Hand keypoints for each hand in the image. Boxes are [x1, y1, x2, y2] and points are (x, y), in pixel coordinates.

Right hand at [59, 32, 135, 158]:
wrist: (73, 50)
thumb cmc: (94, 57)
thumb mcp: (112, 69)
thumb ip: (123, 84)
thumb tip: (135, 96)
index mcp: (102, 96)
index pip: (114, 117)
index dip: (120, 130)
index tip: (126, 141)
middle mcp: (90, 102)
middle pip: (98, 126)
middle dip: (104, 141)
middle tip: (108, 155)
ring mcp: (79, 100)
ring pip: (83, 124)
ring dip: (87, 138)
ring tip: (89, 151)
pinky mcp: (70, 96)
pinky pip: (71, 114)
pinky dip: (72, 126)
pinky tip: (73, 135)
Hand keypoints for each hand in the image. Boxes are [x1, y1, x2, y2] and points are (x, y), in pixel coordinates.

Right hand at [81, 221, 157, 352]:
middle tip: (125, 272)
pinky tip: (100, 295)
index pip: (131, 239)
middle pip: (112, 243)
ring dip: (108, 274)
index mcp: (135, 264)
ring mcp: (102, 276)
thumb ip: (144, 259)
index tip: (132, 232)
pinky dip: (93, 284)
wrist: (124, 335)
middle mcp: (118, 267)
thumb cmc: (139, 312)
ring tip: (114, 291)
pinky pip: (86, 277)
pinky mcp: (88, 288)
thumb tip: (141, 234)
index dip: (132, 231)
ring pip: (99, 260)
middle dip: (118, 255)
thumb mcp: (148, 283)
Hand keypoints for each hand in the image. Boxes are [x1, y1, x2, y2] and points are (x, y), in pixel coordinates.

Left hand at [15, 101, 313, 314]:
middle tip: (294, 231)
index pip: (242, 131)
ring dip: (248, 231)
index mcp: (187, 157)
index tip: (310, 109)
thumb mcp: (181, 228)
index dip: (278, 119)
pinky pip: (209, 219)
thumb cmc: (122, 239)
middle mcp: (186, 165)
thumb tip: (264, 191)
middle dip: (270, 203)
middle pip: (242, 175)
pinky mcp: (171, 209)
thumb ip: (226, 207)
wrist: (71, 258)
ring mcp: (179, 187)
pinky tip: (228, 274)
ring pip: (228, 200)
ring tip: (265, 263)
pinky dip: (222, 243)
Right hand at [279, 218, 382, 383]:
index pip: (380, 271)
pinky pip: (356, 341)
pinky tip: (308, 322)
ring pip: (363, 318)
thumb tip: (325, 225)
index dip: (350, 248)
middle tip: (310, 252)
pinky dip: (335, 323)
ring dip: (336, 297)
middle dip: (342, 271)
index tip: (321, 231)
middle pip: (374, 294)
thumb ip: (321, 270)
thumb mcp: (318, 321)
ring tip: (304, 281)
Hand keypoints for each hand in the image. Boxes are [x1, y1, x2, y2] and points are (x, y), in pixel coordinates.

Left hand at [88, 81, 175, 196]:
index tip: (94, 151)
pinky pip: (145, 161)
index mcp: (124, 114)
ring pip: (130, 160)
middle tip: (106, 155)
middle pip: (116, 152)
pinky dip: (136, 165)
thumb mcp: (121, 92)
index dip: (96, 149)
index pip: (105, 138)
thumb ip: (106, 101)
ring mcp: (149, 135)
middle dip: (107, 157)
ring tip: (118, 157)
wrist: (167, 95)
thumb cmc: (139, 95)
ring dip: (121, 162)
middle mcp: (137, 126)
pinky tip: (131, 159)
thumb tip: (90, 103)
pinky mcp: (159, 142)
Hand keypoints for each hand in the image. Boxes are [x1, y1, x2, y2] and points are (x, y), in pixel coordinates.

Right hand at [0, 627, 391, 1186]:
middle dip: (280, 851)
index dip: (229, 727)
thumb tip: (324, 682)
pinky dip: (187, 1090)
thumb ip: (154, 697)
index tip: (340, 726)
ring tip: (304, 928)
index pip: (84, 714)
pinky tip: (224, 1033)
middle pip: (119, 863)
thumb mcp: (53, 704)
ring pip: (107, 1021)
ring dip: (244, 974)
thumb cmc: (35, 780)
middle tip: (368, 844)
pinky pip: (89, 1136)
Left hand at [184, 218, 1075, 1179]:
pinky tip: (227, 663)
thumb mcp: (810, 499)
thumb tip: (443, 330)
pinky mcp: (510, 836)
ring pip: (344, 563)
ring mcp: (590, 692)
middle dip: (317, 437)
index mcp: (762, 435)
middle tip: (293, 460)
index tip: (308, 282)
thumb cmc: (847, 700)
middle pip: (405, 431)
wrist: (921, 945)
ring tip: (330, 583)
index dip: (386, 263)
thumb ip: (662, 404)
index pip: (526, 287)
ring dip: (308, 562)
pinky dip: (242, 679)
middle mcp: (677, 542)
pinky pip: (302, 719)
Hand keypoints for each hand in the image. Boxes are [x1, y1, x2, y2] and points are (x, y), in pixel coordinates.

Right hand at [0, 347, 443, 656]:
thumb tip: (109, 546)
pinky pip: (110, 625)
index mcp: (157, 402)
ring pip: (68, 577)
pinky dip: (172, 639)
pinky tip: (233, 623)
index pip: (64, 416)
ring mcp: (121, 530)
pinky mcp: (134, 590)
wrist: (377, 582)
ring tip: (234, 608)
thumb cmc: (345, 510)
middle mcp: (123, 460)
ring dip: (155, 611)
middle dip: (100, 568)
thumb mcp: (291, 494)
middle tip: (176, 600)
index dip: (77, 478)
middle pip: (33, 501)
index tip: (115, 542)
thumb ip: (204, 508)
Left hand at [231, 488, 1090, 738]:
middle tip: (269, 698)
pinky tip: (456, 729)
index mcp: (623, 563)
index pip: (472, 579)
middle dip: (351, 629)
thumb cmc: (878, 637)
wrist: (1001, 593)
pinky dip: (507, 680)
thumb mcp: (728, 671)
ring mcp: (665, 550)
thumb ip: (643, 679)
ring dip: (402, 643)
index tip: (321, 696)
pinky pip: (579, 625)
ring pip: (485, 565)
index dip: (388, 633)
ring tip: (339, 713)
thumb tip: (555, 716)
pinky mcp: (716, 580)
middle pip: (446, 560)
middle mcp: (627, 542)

----------------

**What to do**. Give back the entire listing verbatim.

**Response to the exercise**.
Hand keypoints for each hand in the image. Boxes are [x1, y1, x2, y2] and points are (x, y), in pixel coordinates.

Right hand at [59, 32, 135, 158]:
wrist: (73, 50)
thumb cmc: (94, 57)
thumb mcp: (112, 69)
thumb ip: (123, 84)
thumb tip: (135, 96)
index mcp: (102, 96)
index pip: (114, 117)
index dip: (120, 130)
index tip: (126, 141)
middle mcp: (90, 102)
middle pip: (98, 126)
middle dip: (104, 141)
middle tip: (108, 155)
ring mcp: (79, 100)
ring pip: (83, 124)
ring dip: (87, 138)
ring tip: (89, 151)
pinky mcp: (70, 96)
pinky pip: (71, 114)
pinky dip: (72, 126)
pinky tip: (73, 135)
Hand keypoints for each hand in the image. Boxes are [x1, y1, x2, y2] and points are (x, y), in pixel coordinates.

Right hand at [81, 221, 157, 352]:
middle tip: (125, 272)
pinky tip: (100, 295)
index pip: (131, 239)
middle pip: (112, 243)
ring dip: (108, 274)
index mcp: (135, 264)
ring mcp: (102, 276)
thumb ip: (144, 259)
index tip: (132, 232)
pinky dip: (93, 284)
wrist: (124, 335)
middle mcp: (118, 267)
thumb cmc: (139, 312)
ring tip: (114, 291)
pinky pip: (86, 277)
pinky mcp: (88, 288)
thumb tip: (141, 234)
index dip: (132, 231)
ring pip: (99, 260)
middle dip: (118, 255)
thumb mcp: (148, 283)
Hand keypoints for each hand in the image. Boxes are [x1, y1, x2, y2] and points are (x, y), in pixel coordinates.

Left hand at [15, 101, 313, 314]:
middle tip: (294, 231)
index pip: (242, 131)
ring dip: (248, 231)
index mcp: (187, 157)
index tip: (310, 109)
thumb mcp: (181, 228)
index dip: (278, 119)
pinky pip: (209, 219)
thumb cmc: (122, 239)
middle mcp: (186, 165)
thumb tip: (264, 191)
middle dip: (270, 203)
middle pip: (242, 175)
pinky mcp: (171, 209)
thumb ip: (226, 207)
wrist: (71, 258)
ring mcp: (179, 187)
pinky tip: (228, 274)
ring pip: (228, 200)
ring tip: (265, 263)
pinky dip: (222, 243)
Right hand at [279, 218, 382, 383]:
index pip: (380, 271)
pinky pip: (356, 341)
pinky tip: (308, 322)
ring pip: (363, 318)
thumb tip: (325, 225)
index dip: (350, 248)
middle tip: (310, 252)
pinky dip: (335, 323)
ring dip: (336, 297)
middle dip: (342, 271)
index tip: (321, 231)
middle pip: (374, 294)
thumb ip: (321, 270)
thumb mcp: (318, 321)
ring tip: (304, 281)
Hand keypoints for each hand in the image. Boxes are [x1, y1, x2, y2] and points are (x, y), in pixel coordinates.

Left hand at [88, 81, 175, 196]:
index tip: (94, 151)
pinky pip: (145, 161)
index mcp: (124, 114)
ring pip: (130, 160)
middle tip: (106, 155)
middle pip: (116, 152)
pinky dip: (136, 165)
thumb mcp: (121, 92)
index dip: (96, 149)
index pip: (105, 138)
thumb ip: (106, 101)
ring mcp: (149, 135)
middle dip: (107, 157)
ring tip: (118, 157)
wrist: (167, 95)
thumb cmc: (139, 95)
ring dip: (121, 162)
middle mcp: (137, 126)
pinky tip: (131, 159)
thumb tip: (90, 103)
pinky mcp: (159, 142)
Hand keypoints for each hand in the image. Boxes are [x1, y1, x2, y2] and points are (x, y), in pixel coordinates.

Right hand at [0, 627, 391, 1186]:
middle dip: (280, 851)
index dip: (229, 727)
thumb tip: (324, 682)
pinky dip: (187, 1090)
thumb ip: (154, 697)
index tip: (340, 726)
ring tip: (304, 928)
index pip: (84, 714)
pinky tip: (224, 1033)
middle pip: (119, 863)
thumb mcp: (53, 704)
ring pip: (107, 1021)
ring dip: (244, 974)
thumb cmc: (35, 780)
middle tip: (368, 844)
pinky pip: (89, 1136)
Left hand at [184, 218, 1075, 1179]:
pinky tip: (227, 663)
thumb mcp: (810, 499)
thumb tip: (443, 330)
pinky mcp: (510, 836)
ring pip: (344, 563)
ring mcp: (590, 692)
middle dip: (317, 437)
index mcp: (762, 435)
middle tip: (293, 460)
index tip: (308, 282)
thumb cmc: (847, 700)
middle pip: (405, 431)
wrist: (921, 945)
ring tip: (330, 583)
index dip: (386, 263)
thumb ip: (662, 404)
index pip: (526, 287)
ring dip: (308, 562)
pinky dip: (242, 679)
middle mcp: (677, 542)
pinky pip: (302, 719)
Hand keypoints for each hand in the image. Boxes are [x1, y1, x2, y2] and points are (x, y), in pixel coordinates.

Right hand at [0, 347, 443, 656]:
thumb tip: (109, 546)
pinky pip: (110, 625)
index mcp: (157, 402)
ring pip: (68, 577)
pinky dip: (172, 639)
pinky tip: (233, 623)
index pip: (64, 416)
ring mcp: (121, 530)
pinky mcp: (134, 590)
wrist: (377, 582)
ring tip: (234, 608)
thumb cmc: (345, 510)
middle mcp: (123, 460)
ring dip: (155, 611)
middle dip: (100, 568)
thumb mcp: (291, 494)
middle tip: (176, 600)
index dip: (77, 478)
middle pip: (33, 501)
index tip: (115, 542)
thumb ip: (204, 508)
Left hand at [231, 488, 1090, 738]:
middle tip: (269, 698)
pinky tip: (456, 729)
index mcp: (623, 563)
index pip: (472, 579)
middle dip: (351, 629)
thumb cmc: (878, 637)
wrist: (1001, 593)
pinky dip: (507, 680)
thumb mcp: (728, 671)
ring mcp: (665, 550)
thumb ip: (643, 679)
ring dip: (402, 643)
index tip: (321, 696)
pinky pip: (579, 625)
ring pip: (485, 565)
index dip: (388, 633)
ring tip: (339, 713)
thumb tip: (555, 716)
pinky mcp: (716, 580)
middle pip: (446, 560)
middle mcp: (627, 542)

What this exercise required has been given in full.